Mild to moderate phosphorus depletion can be treated effectively by oral Pi supplementation either by adding dairy products to the diet (monogastric species) or by providing solutions of sodium phosphate salts for oral consumption. Oral Pi administration rapidly increases plasma Pi concentration and is safe and effective, but it may not be appropriate in vomiting and possibly in diarrheic animals. In cattle, oral sodium phosphate salts increase the plasma Pi concentration within 3–4 hr and exert a sustained effect lasting >12 hr. Other phosphate salts that have been proposed for rapid correction of hypophosphatemia in cattle include monopotassium phosphate and monocalcium phosphate. Dicalcium phosphate is commonly used for longterm supplementation of phosphorus-deficient diets but because of its poor solubility characteristics is unsuitable for rapid correction of hypophosphatemia.
Phosphorus depletion in healthy grazing animals is prevented by assuring sufficient feed intake with adequate phosphorus content. In animals grazing on phosphorus-deficient soils, depletion may be prevented by fertilizing the soils with phosphorus or by supplementing feeds or the water supply with phosphate salts. In the dairy industry, overfeeding phosphorus is more common because of the widely held but incorrect assumption that feeding phosphorus in excess of the daily requirements improves fertility and milk production.
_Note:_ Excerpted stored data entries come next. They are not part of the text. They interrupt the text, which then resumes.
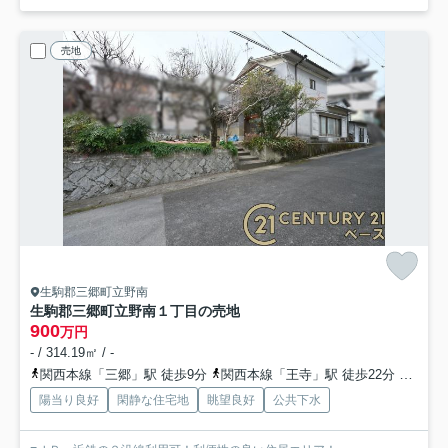
売地
生駒郡三郷町立野南
生駒郡三郷町立野南１丁目の売地
900
万円
- / 314.19㎡ / -
関西本線「三郷」駅 徒歩9分
関西本線「王寺」駅 徒歩22分
近鉄生
陽当り良好
閑静な住宅地
眺望良好
公共下水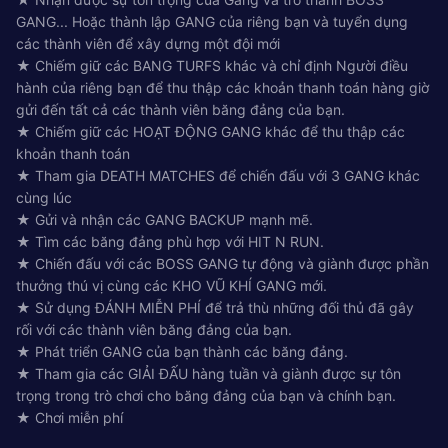
GANG... Hoặc thành lập GANG của riêng bạn và tuyển dụng
các thành viên để xây dựng một đội mới
★ Chiếm giữ các BANG TURFS khác và chỉ định Người điều
hành của riêng bạn để thu thập các khoản thanh toán hàng giờ
gửi đến tất cả các thành viên băng đảng của bạn.
★ Chiếm giữ các HOẠT ĐỘNG GANG khác để thu thập các
khoản thanh toán
★ Tham gia DEATH MATCHES để chiến đấu với 3 GANG khác
cùng lúc
★ Gửi và nhận các GANG BACKUP mạnh mẽ.
★ Tìm các băng đảng phù hợp với HIT N RUN.
★ Chiến đấu với các BOSS GANG tự động và giành được phần
thưởng thú vị cùng các KHO VŨ KHÍ GANG mới.
★ Sử dụng ĐÁNH MIỄN PHÍ để trả thù những đối thủ đã gây
rối với các thành viên băng đảng của bạn.
★ Phát triển GANG của bạn thành các băng đảng.
★ Tham gia các GIẢI ĐẤU hàng tuần và giành được sự tôn
trọng trong trò chơi cho băng đảng của bạn và chính bạn.
★ Chơi miễn phí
Research consistently confirms that phosphorus concentration of 0.42% in dry matter is adequate for high-yielding dairy cows.
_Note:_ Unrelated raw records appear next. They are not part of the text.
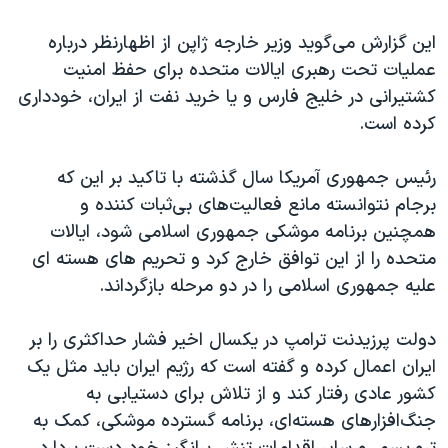
اسرائیل در جنگ
این گزارش می‌گوید وزیر خارجه ژاپن از اظهارنظر درباره
نرگس محمدی برنده جایزه نوبل صلح
عملیات تحت رهبری ایالات متحده برای حفظ امنیت
همایش محافظه‌کاران آمریکا «سی‌پک»
کشتیرانی در خلیج فارس و یا خرید نفت از ایران، خودداری
صفحه‌های ویژه
کرده است.
سفر پرزیدنت ترامپ به چین
رئیس جمهوری آمریکا سال گذشته با تاکید بر این که
برجام نتوانسته مانع فعالیت‌‌های بی‌ثبات کننده و
همچنین برنامه موشکی جمهوری اسلامی شود، ایالات
متحده را از این توافق خارج کرد و تحریم های هسته ای
علیه جمهوری اسلامی را در دو مرحله بازگرداند.
دولت پرزیدنت ترامپ در یکسال اخیر فشار حداکثری را بر
ایران اعمال کرده و گفته است که رژیم ایران باید مثل یک
کشور عادی رفتار کند و از تلاش برای دستیابی به
جنگ‌افزارهای هسته‌ای، برنامه گسترده موشکی، کمک به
Currently, no effective approach to prevent hypophosphatemia and phosphorus depletion at the onset of lactation is known. Feeding higher amounts of dietary phosphorus during the last weeks of gestation is contraindicated, because it decreases the intestinal absorption rate of phosphorus and increases the risk of periparturient hypocalcemia. The dietary Ca:P ratio that appears to be essential in horses and other species to prevent secondary hypo- or hyperparathyroidism is not important in ruminants. Cattle tolerate Ca:P ratios between 1:1 and 8:1, provided the ration meets minimal requirements for both minerals. This peculiarity in ruminants can be explained by the high salivary phosphorus concentration (5- to 10-fold the concentration in serum) and the large amounts of saliva produced that alter the Ca:P ratio of the rumen content considerably.